:: Selected excerpt ::
As a first step towards the realisation of the vast schemes contemplated, voluntary associations began to be formed for industrial and commercial purposes, and a law was issued for the creation of limited liability companies. In the space of two years forty-seven companies of this kind were founded, with a combined capital of 358 millions of roubles. To understand the full significance of these figures, we must know that from the founding of the first joint-stock company in 1799 down to 1853 only twenty- six companies had been formed, and their united capital amounted only to thirty-two millions of roubles. Thus in the space of two years (1857-58) eleven times as much capital was subscribed to joint-stock companies as had been subscribed during half a century previous to the war. The most exaggerated expectations were entertained as to the national and private advantages which must necessarily result from these undertakings, and it became a patriotic duty to subscribe liberally. The periodical literature depicted in glowing terms the marvellous results that had been obtained in other countries by the principle of co-operation, and sanguine readers believed that they had discovered a patriotic way of speedily becoming rich.
These were, however, mere secondary matters, and the public were anxiously waiting for the Government to begin the grand reforming campaign. When the educated classes awoke to the necessity of great reforms, there was no clear conception as to how the great work should be undertaken. There was so much to be done that it was no easy matter to decide what should be done first. Administrative, judicial, social, economical, financial, and political reforms seemed all equally pressing. Gradually, however, it became evident that precedence must be given to the question of serfage. It was absurd to speak about progress, humanitarianism, education, self-government, equality in the eye of the law, and similar matters, so long as one half of the population was excluded from the enjoyment of ordinary civil rights. So long as serfage existed it was mere mockery to talk about re-organising Russia according to the latest results of political and social science. How could a system of even-handed justice be introduced when twenty millions of the peasantry were subject to the arbitrary will of the landed proprietors? How could agricultural or industrial progress be made without free labour? How could the Government take active measures for the spread of national education when it had no direct control over one-half of the peasantry? Above all, how could it be hoped that a great moral regeneration could take place, so long as the nation voluntarily retained the stigma of serfage and slavery?
All this was very generally felt by the educated classes, but no one ventured to raise the question until it should be known what were the views of the Emperor on the subject. How the question was gradually raised, how it was treated by the nobles, and how it was ultimately solved by the famous law of February 19th (March 3d), 1861,* I now propose to relate.
* February 19th according to the old style, which is still used in Russia, and March 3d according to our method of reckoning.
:::
Exercise instructions -
Write out the passage on Russian reform and serfage word for word, starting at "All this was" and ending at "propose to relate.".
:: Material supplied ::
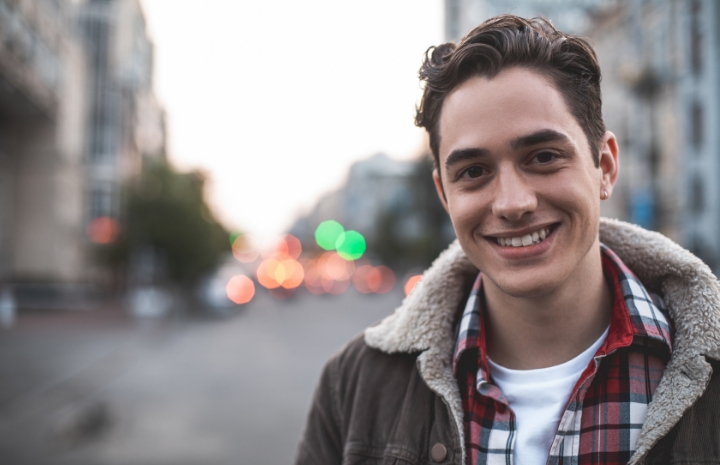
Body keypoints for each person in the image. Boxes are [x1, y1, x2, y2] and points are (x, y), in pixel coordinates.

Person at [295, 15, 720, 465]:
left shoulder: (705, 370)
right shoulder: (355, 385)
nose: (512, 203)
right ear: (444, 194)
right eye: (474, 172)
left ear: (605, 166)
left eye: (543, 157)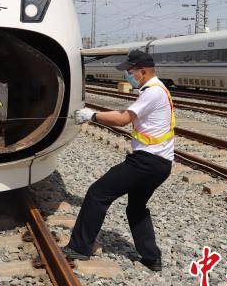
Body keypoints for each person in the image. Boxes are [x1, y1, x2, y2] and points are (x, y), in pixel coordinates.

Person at [63, 50, 174, 271]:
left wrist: (92, 116)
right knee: (136, 207)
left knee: (98, 193)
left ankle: (79, 248)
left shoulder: (152, 92)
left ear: (142, 71)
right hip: (161, 164)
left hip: (146, 162)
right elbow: (126, 113)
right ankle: (152, 258)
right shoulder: (158, 90)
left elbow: (123, 119)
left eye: (130, 72)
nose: (127, 76)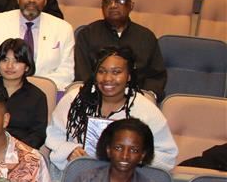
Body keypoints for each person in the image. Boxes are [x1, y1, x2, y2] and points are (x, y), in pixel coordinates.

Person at [46, 46, 178, 173]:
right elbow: (53, 135)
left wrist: (132, 155)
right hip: (77, 175)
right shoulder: (75, 100)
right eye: (102, 71)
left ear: (129, 76)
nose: (108, 78)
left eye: (116, 72)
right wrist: (69, 151)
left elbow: (167, 157)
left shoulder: (145, 109)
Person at [74, 0, 167, 101]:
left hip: (136, 99)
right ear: (102, 7)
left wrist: (146, 97)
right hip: (95, 97)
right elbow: (83, 72)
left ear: (131, 6)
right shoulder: (88, 34)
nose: (113, 5)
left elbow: (156, 76)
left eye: (120, 1)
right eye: (108, 2)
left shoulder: (146, 37)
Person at [0, 38, 47, 149]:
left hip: (21, 151)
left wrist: (15, 149)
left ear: (27, 66)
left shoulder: (37, 96)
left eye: (17, 61)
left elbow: (38, 135)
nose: (9, 66)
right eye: (5, 60)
:::
The answer -
All this was very generally felt by the educated classes, but no one ventured to raise the question until it should be known what were the views of the Emperor on the subject. How the question was gradually raised, how it was treated by the nobles, and how it was ultimately solved by the famous law of February 19th (March 3d), 1861,* I now propose to relate.